Giving her a phone was not a choice I took lightly. I had been hemming and hawing over it for well over a year. It was true that many of her classmates were now getting phones, but I was not about to let that be my deciding factor. If her classmates were all getting Shetland Ponies, our imaginary corral would still be empty. The decision was solely based on how available I needed her to be. And because she was old enough to be staying home alone, and because I needed to be able to reach her when she was waiting to be picked up or over at her father’s house, I finally came to the decision that a phone was a necessity.

When she got her phone, ground rules were set up. Phone curfew was at 9 pm sharp. (Side note here. This was a rule my parents set up for my sisters and me when we were kids regarding the old-fashioned rotary telephone. Of course, it was lame. I mean, who goes to bed at 9 pm? Now I know. What parent wants their phone ringing at all hours of the night? 9 pm is a PERFECT cut off point.) At 9 pm, the phone is to be turned off and plugged in to charge. During school hours, the phone stays off. Talking time on the phone was ordered to be kept to a minimum, since I was not about to raise my minutes on our shared plan. And there was not to be any internet access at all on the phone (something I made sure of with my nerdish technical capabilities of disarming them). If she broke any of these rules, the phone would be confiscated – no questions asked. But to be realistic, I was allowing her unlimited texting (before 9 pm, of course). After all, she was a tween.

DQ has been really good about following these rules. Every night she plugs in the phone, and every morning she goes through it to see what she’s missed. The phone has basically become an extension of herself, and the best way for her to keep in touch with her friends outside of school. But best of all, it has made it incredibly convenient for me to be able to locate her when she texts me from a friend’s house, or when I’m searching through a crowd of students when picking her up at school.

On the day in question, the phone never left her lap. We watched some Survivor, and she glanced at the TV in between a fast typing conversation. The show ended and I instructed her to plug it in before bed.

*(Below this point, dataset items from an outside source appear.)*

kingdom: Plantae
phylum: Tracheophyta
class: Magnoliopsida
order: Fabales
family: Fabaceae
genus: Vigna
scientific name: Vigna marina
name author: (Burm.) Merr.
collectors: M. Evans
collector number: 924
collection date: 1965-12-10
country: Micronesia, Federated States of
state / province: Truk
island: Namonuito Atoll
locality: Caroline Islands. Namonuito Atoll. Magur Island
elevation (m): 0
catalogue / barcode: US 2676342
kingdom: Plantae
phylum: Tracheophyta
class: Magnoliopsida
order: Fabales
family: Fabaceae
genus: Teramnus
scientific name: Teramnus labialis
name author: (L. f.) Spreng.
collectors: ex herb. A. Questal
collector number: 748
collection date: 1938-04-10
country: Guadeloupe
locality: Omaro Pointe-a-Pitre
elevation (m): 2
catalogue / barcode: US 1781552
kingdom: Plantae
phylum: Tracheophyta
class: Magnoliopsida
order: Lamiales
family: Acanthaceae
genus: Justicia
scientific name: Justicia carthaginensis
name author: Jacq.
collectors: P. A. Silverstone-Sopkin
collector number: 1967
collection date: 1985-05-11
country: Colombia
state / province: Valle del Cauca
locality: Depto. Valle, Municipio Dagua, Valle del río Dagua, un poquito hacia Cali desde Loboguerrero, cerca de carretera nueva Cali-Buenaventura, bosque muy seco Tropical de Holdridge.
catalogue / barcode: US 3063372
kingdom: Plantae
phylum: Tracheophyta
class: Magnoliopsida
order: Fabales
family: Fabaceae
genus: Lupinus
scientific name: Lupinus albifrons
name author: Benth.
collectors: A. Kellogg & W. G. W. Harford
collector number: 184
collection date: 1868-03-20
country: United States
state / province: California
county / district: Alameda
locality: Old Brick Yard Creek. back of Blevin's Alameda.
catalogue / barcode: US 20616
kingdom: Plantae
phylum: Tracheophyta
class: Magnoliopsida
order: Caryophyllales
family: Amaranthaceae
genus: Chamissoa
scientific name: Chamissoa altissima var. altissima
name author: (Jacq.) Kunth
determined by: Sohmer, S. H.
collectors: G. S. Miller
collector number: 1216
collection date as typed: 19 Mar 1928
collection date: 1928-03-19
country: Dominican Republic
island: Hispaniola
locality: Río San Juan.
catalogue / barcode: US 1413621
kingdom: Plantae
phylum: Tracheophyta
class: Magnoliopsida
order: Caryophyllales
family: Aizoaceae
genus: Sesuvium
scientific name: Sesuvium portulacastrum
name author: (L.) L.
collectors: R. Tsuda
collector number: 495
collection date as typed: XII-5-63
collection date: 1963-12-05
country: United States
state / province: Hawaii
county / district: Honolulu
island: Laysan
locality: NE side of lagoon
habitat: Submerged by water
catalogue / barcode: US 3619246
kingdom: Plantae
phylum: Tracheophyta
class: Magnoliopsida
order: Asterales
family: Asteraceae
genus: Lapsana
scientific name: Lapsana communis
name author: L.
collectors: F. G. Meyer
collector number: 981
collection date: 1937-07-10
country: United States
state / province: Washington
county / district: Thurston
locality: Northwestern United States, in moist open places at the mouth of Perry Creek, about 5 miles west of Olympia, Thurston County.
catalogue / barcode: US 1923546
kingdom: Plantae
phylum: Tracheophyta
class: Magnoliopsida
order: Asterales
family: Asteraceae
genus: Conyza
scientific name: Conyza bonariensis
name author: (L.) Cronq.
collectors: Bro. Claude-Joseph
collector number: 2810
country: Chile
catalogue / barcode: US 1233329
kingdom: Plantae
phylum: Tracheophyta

I went to kiss her goodnight, and she was being a little jumpy.

“Where’s your phone?” I asked her.

“It’s downstairs, plugged in, just like you asked me to do,” she answered matter-of-factly.

I wasn’t buying it.

“Alright, where? I’m going to go check,” I said, looking her straight in the eye.

“Go ahead,” she countered, challenging my threat, her gaze never leaving mine.  (Seriously, cue some Good, Bad, and the Ugly music here)

“Alright,” I said, and started to leave the room.

“Wait Mom!” she called. I turned and smiled, holding out my hand. She sheepishly went into her backpack and pulled out the lime green instrument.

“Good thing you caught me,” I told her. “You almost lost your phone.”

The next day I wouldn’t let her have her phone back until after church. I admit it, it was to torture her. I knew that she was waiting to get that phone back with baited breath to find out if her “just a friend” had texted her back. She finally did get it back, and away she went to leave the real world and enter the land of “LOLs” and “BRBs”. We were leaving the grocery store and on our way home when I drilled her again.

“I don’t know why you don’t just admit it,” I said. “Obviously he’s your boyfriend. I wasn’t just born yesterday.”

“Mom, he’s not my boyfriend. He’s just a friend.” And she hunched back over her keypad. We were just entering our complex when my phone dinged. I checked to see who had sent me a text. It was from DQ.

“I’m pretty sure my mom figured it out.”

With the advances of technology, you can send a friend a note in seconds flat. You can tell them you’ll be late meeting them. You can let them know you are thinking of them. You can find out what they are wearing to the latest party, or if that person you were avoiding happens to be there. Or you can hit the wrong button and send a text that was meant for your BOYFRIEND accidentally to your own mother.

Yes folks, the jig is up. And the only thing I can do with this little snafu is place it in the giant book of AWESOME.